Depuis la réouverture du guichet MaPrimeRénov’ le 23 février 2026, de nombreux propriétaires bailleurs relancent des travaux dans un logement loué ou destiné à être loué. La question n’est plus seulement de savoir si la prime peut être obtenue. Il faut aussi vérifier ce que le bailleur devra faire après les travaux.

Le point sensible est simple : lorsqu’un propriétaire bailleur touche MaPrimeRénov’, il prend des engagements. Il doit louer le logement comme résidence principale dans un délai précis. Il doit conserver cette location pendant plusieurs années. Il doit informer le locataire. Il ne peut pas utiliser la totalité du coût des travaux subventionnés pour justifier une hausse de loyer.

Ces obligations sont souvent découvertes trop tard. Le bailleur a déposé son dossier, signé le devis, fait intervenir l’entreprise RGE, puis il vend le bien, le laisse vacant, le transforme en location courte durée ou augmente le loyer comme si l’aide publique n’existait pas. Le risque est alors financier : remboursement partiel de la prime, contestation du locataire, dossier Anah fragilisé et litige sur les justificatifs.

Le cabinet intervient en droit immobilier pour vérifier les dossiers de travaux, les baux, les aides Anah et les recours lorsque le bailleur ou le locataire conteste les conséquences de MaPrimeRénov’.

Un propriétaire bailleur peut demander MaPrimeRénov’

MaPrimeRénov’ n’est pas réservée au propriétaire occupant.
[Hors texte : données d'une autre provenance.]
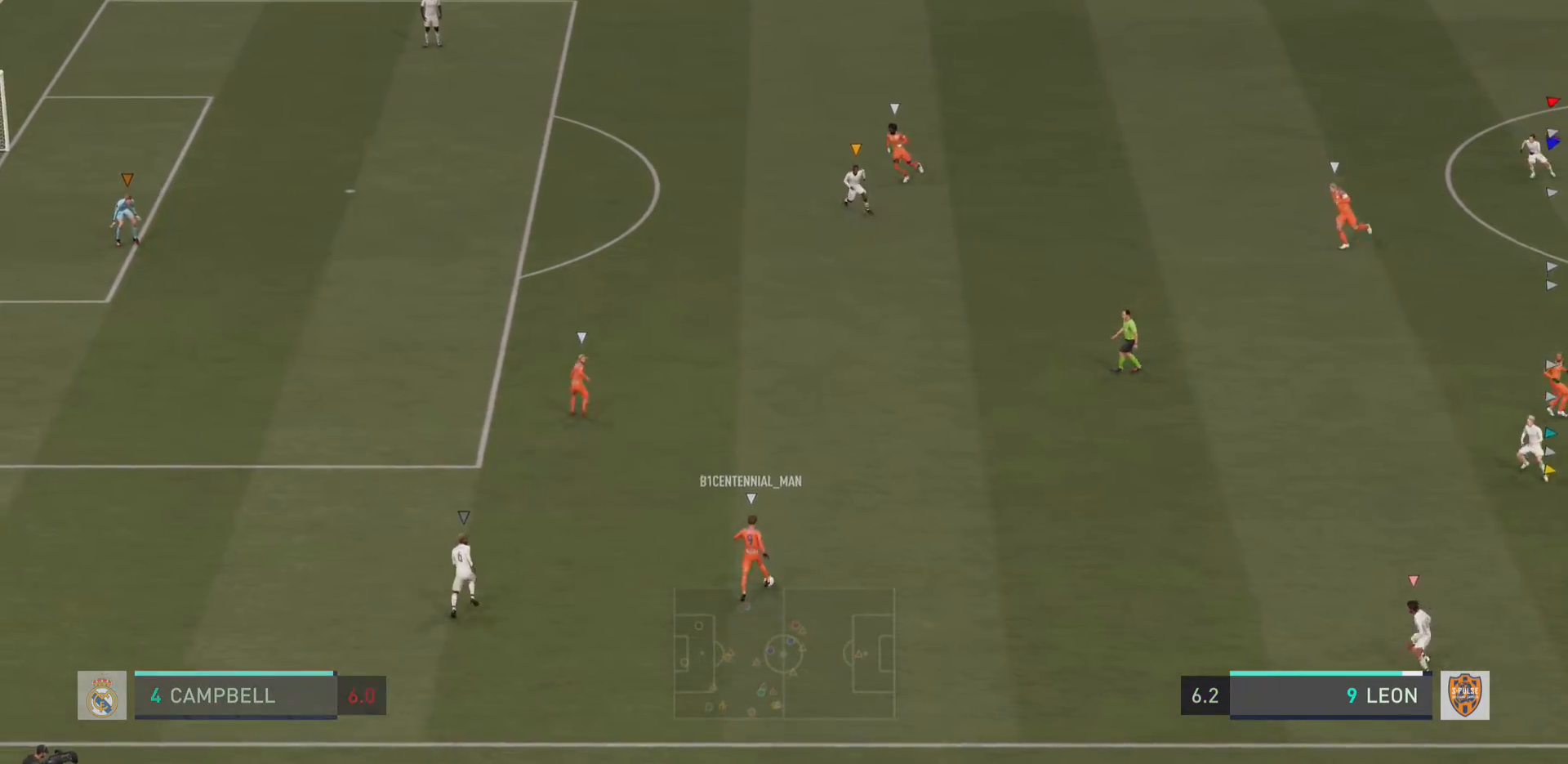
{"buttons": ["R2"], "left_stick": "down-left", "right_stick": "center", "events": [[100, "left_stick", "down-left"], [434, "R2", "down"]]}
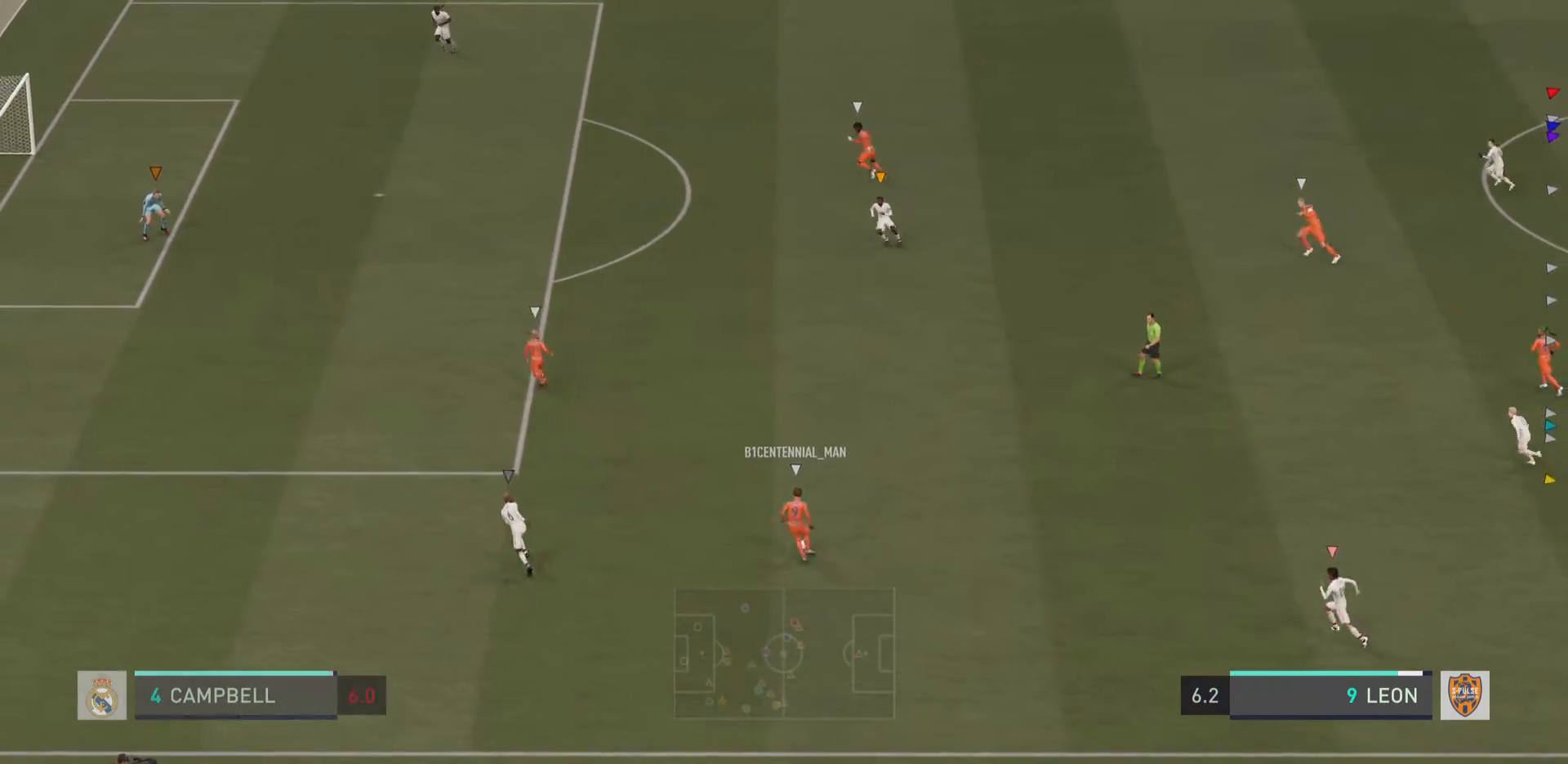
{"buttons": ["R2"], "left_stick": "down-left", "right_stick": "center", "events": []}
La fiche officielle de Bercy sur MaPrimeRénov’ parcours par geste rappelle que l’aide est accessible aux propriétaires occupants et aux propriétaires bailleurs, sous conditions.

Le logement doit être occupé comme résidence principale. Pour un bailleur, cela signifie que le logement rénové doit être destiné à la location d’habitation principale, et non à un usage librement interchangeable. La location saisonnière, la résidence secondaire, le logement laissé vide ou la mise à disposition ponctuelle ne sécurisent pas l’engagement attendu.

Le logement doit aussi remplir les conditions propres au parcours choisi. Pour le parcours par geste, Bercy indique notamment que le logement doit être construit depuis au moins quinze ans en métropole, sauf exception liée au remplacement d’une chaudière au fioul. Les travaux doivent en principe être réalisés par une entreprise RGE lorsque cette qualification est exigée.

Le dépôt du dossier est une étape décisive. La demande de subvention doit être déposée avant le démarrage des travaux. L’accusé de réception du dossier ne vaut pas accord définitif de l’Anah. Un bailleur prudent attend la décision d’octroi avant de lancer le chantier, sauf situation expressément admise pour certains travaux urgents.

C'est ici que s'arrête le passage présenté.